_DATA PROVIDED_:
____

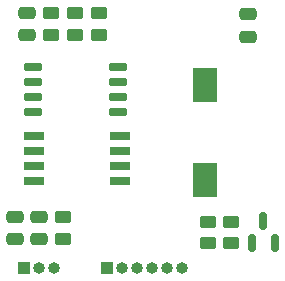
<source format=gbr>
%TF.GenerationSoftware,KiCad,Pcbnew,7.0.10*%
%TF.CreationDate,2026-02-12T12:37:37+08:00*%
%TF.ProjectId,NeepNeep-DAC-V2,4e656570-4e65-4657-902d-4441432d5632,V2*%
%TF.SameCoordinates,Original*%
%TF.FileFunction,Soldermask,Top*%
%TF.FilePolarity,Negative*%
%FSLAX46Y46*%
G04 Gerber Fmt 4.6, Leading zero omitted, Abs format (unit mm)*
G04 Created by KiCad (PCBNEW 7.0.10) date 2026-02-12 12:37:37*
%MOMM*%
%LPD*%
G01*
G04 APERTURE LIST*
G04 Aperture macros list*
%AMRoundRect*
0 Rectangle with rounded corners*
0 $1 Rounding radius*
0 $2 $3 $4 $5 $6 $7 $8 $9 X,Y pos of 4 corners*
0 Add a 4 corners polygon primitive as box body*
4,1,4,$2,$3,$4,$5,$6,$7,$8,$9,$2,$3,0*
0 Add four circle primitives for the rounded corners*
1,1,$1+$1,$2,$3*
1,1,$1+$1,$4,$5*
1,1,$1+$1,$6,$7*
1,1,$1+$1,$8,$9*
0 Add four rect primitives between the rounded corners*
20,1,$1+$1,$2,$3,$4,$5,0*
20,1,$1+$1,$4,$5,$6,$7,0*
20,1,$1+$1,$6,$7,$8,$9,0*
20,1,$1+$1,$8,$9,$2,$3,0*%
G04 Aperture macros list end*
%ADD10R,1.000000X1.000000*%
%ADD11O,1.000000X1.000000*%
%ADD12RoundRect,0.250000X-0.475000X0.250000X-0.475000X-0.250000X0.475000X-0.250000X0.475000X0.250000X0*%
%ADD13RoundRect,0.250000X-0.450000X0.262500X-0.450000X-0.262500X0.450000X-0.262500X0.450000X0.262500X0*%
%ADD14R,2.000000X3.000000*%
%ADD15RoundRect,0.150000X0.150000X-0.587500X0.150000X0.587500X-0.150000X0.587500X-0.150000X-0.587500X0*%
%ADD16RoundRect,0.150000X0.650000X0.150000X-0.650000X0.150000X-0.650000X-0.150000X0.650000X-0.150000X0*%
%ADD17R,1.700000X0.650000*%
G04 APERTURE END LIST*
D10*
%TO.C,J1*%
X-3099000Y-10998000D03*
D11*
X-1829000Y-10998000D03*
X-559000Y-10998000D03*
X711000Y-10998000D03*
X1981000Y-10998000D03*
X3251000Y-10998000D03*
%TD*%
D10*
%TO.C,J2*%
X-10084000Y-10998000D03*
D11*
X-8814000Y-10998000D03*
X-7544000Y-10998000D03*
%TD*%
D12*
%TO.C,C1*%
X-8814000Y-6619000D03*
X-8814000Y-8519000D03*
%TD*%
D13*
%TO.C,R4*%
X7400000Y-7037500D03*
X7400000Y-8862500D03*
%TD*%
D14*
%TO.C,BUZZER1*%
X5200000Y4500000D03*
X5200000Y-3500000D03*
%TD*%
D15*
%TO.C,Q1*%
X9200000Y-8887500D03*
X11100000Y-8887500D03*
X10150000Y-7012500D03*
%TD*%
D13*
%TO.C,R6*%
X-6782000Y-6656500D03*
X-6782000Y-8481500D03*
%TD*%
%TO.C,R3*%
X-3734000Y10615500D03*
X-3734000Y8790500D03*
%TD*%
D16*
%TO.C,U2*%
X-2166000Y2210000D03*
X-2166000Y3480000D03*
X-2166000Y4750000D03*
X-2166000Y6020000D03*
X-9366000Y6020000D03*
X-9366000Y4750000D03*
X-9366000Y3480000D03*
X-9366000Y2210000D03*
%TD*%
D13*
%TO.C,R2*%
X-7798000Y10615500D03*
X-7798000Y8790500D03*
%TD*%
D17*
%TO.C,U3*%
X-1989000Y-3632000D03*
X-1989000Y-2362000D03*
X-1989000Y-1092000D03*
X-1989000Y178000D03*
X-9289000Y178000D03*
X-9289000Y-1092000D03*
X-9289000Y-2362000D03*
X-9289000Y-3632000D03*
%TD*%
D12*
%TO.C,C3*%
X8839000Y8626000D03*
X8839000Y10526000D03*
%TD*%
D13*
%TO.C,R1*%
X-5766000Y8790500D03*
X-5766000Y10615500D03*
%TD*%
D12*
%TO.C,C4*%
X-9830000Y10653000D03*
X-9830000Y8753000D03*
%TD*%
%TO.C,C2*%
X-10846000Y-8519000D03*
X-10846000Y-6619000D03*
%TD*%
D13*
%TO.C,R7*%
X5450000Y-7037500D03*
X5450000Y-8862500D03*
%TD*%
M02*

</source>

____

Check each line of the listing above. Copy the ones with the word "four".

_EXERCISE RESPONSE_:
0 Add four circle primitives for the rounded corners*
0 Add four rect primitives between the rounded corners*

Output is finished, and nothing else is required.